### PASSAGE
NB! Many common shortcuts, like Ctrl+C / Ctrl+V for copy and paste, won't work in standard CLIs!

Wildcards

Standard Windows and Unix CLIs support wildcards — symbols that will match any character, including spaces and punctuation marks. There are two of them:

  • * — matches any number of characters (including 0)
  • ? — matches exactly 1 character

Image source: https://www.warp.dev/terminus/linux-wildcards

Here are some commands that can be useful for managing your research data.

Find files that have a specific extension

Windows

dir /b /s /a-d | findstr ".mp3"

Unix

find . -type f -name "*.mp3"

Find files that don’t have a specific extension

Windows

dir /b /s /a-d | findstr /vi ".jpg"

Unix

find . -type f ! -name "*.jpg"

Count all files with a specific extension

Windows PowerShell

Get-ChildItem -Recurse -Filter *.jpg | Measure-Object

Unix

find . -type f -name "*.jpg" | wc -l

Delete files with a specific name recursively

This command deletes files even if they are hidden.

Windows

cd "path to the root folder (where you want to start)" 
del /s /q /f /a:h Thumbs.db

Unix

cd "path to the root folder (where you want to start)"  
find . -type f -name "Thumbs.db" -exec rm -f {} +

Delete all empty files recursively

Windows

forfiles /P "path to root folder" /C "cmd /C if @fsize==0 del @file”

Unix

find "path to root folder" -type f -empty -exec rm -f {} +

Set environment variables

Windows

set PATH=C:\Program Files\Python;%PATH%

Unix

export PATH="/usr/local/bin/python:$PATH"

### MATERIAL PROVIDED
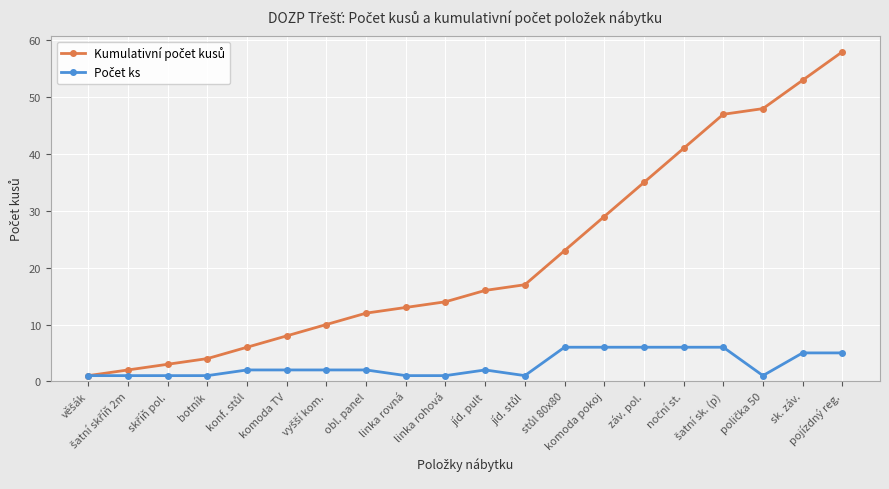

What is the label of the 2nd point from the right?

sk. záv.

* * *

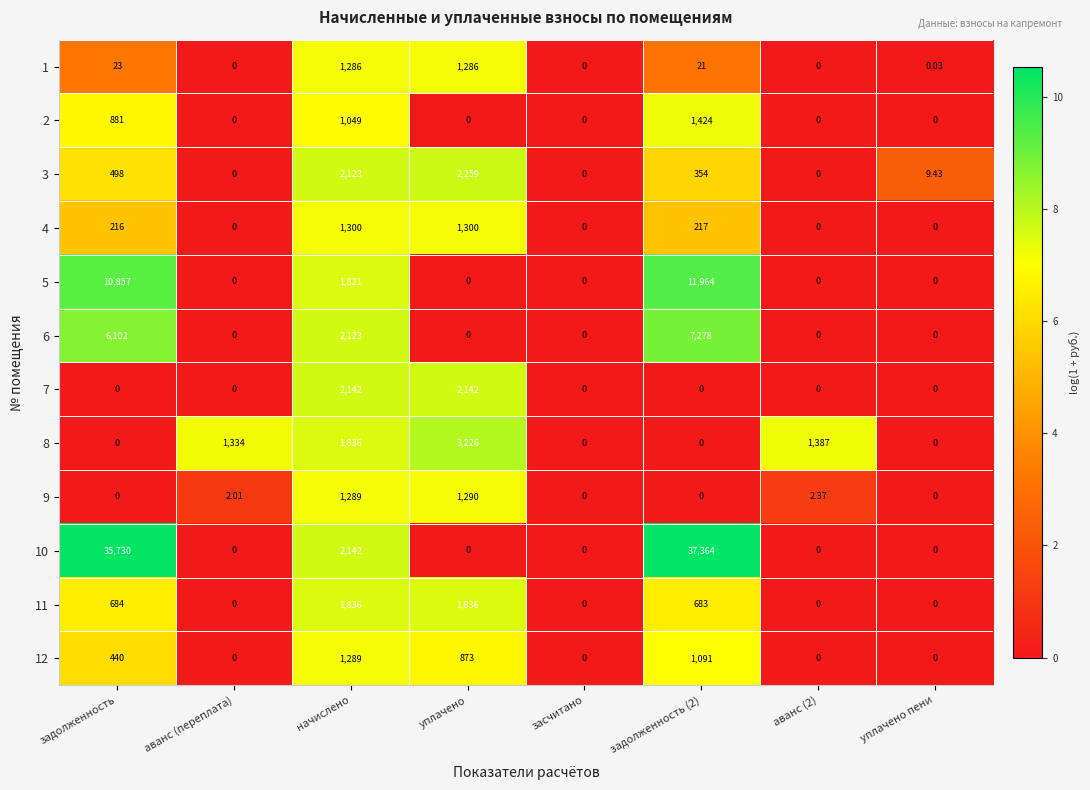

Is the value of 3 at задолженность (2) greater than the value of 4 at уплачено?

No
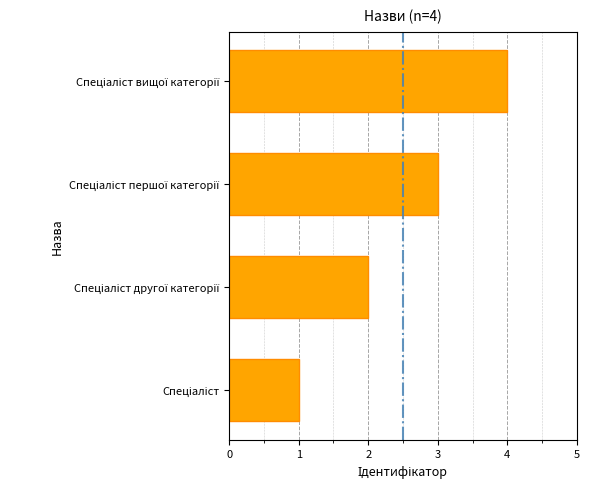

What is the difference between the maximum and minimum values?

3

### PROBLEMS AND TASKS
a) Report how many lines of the entries contain the word "What", matching case exactly, and give only the number.
b) Extend the text on command-line tools past its final line.
The text on command-line tools and the entries are unrelated pieces of material.

### ANSWERS FOR THIS EXERCISE
a) 2

b)
These commands append the specified value to an existing environment variable PATH. The changes only affect the current session and will be lost once you close the CLI. To change environment variables permanently,

  • Windows: go to System Properties → Advanced → Environment Variables and make the changes you need.
  • Unix: add the export command (see example above) to your shell’s startup file (e.g., ~/.bashrc, ~/.zshrc, ~/.profile, ~/.bash_profile)

SSH

Secure Shell, commonly referred to as SSH, is a highly secure protocol used to communicate with remote computers, known as servers. It functions as a secure channel over the internet, ensuring that the data transmitted remains private and protected.

Both Unix-based systems and the latest versions of Windows have a built-in OpenSSH client. There is no native SSH client in Windows 8 and earlier. Instead, you’ll need to use a third party application, such as PuTTY or Cygwin, which won't be covered in this guide.

Connecting to a Remote Server

The basic command to connect to a server using SSH is as follows (replace username with your remote server username, and hostname with the server’s hostname or IP address).

ssh username@hostname

If you would like to specify a port, use the following command, replacing port-number with a port number.

ssh username@hostname -p port-number

To end an SSH session, type exit in the command line.

Sending Commands to a Remote Server

To run a single command on your remote server, use the following command. Replace username with the username of the remote user, hostname with the IP address or domain name of the remote server, and command with the command you wish to run.

ssh username@hostname command

To run multiple commands on your remote server (one after the other), use the following command. Replace command-1, command-2, and command-3 with the commands you wish to run.

ssh username@hostname  "command-1; command-2; command-3"

The commands should be separated by a semi-colon (;) and all of the commands together should be surrounded by double quotation marks ("). For example, if you want to create a file called bar.txt in a directory called foo within the user admin’s home directory on a Unix server with an IP address 127.0.0.1, you need to run the following command: ssh admin@127.0.0.1 "mkdir foo; cd foo; touch bar.txt".

Copying Files to/from a Remote Server

scp is a program for copying files between computers through the SSH protocol. It is included in the OpenSSH client.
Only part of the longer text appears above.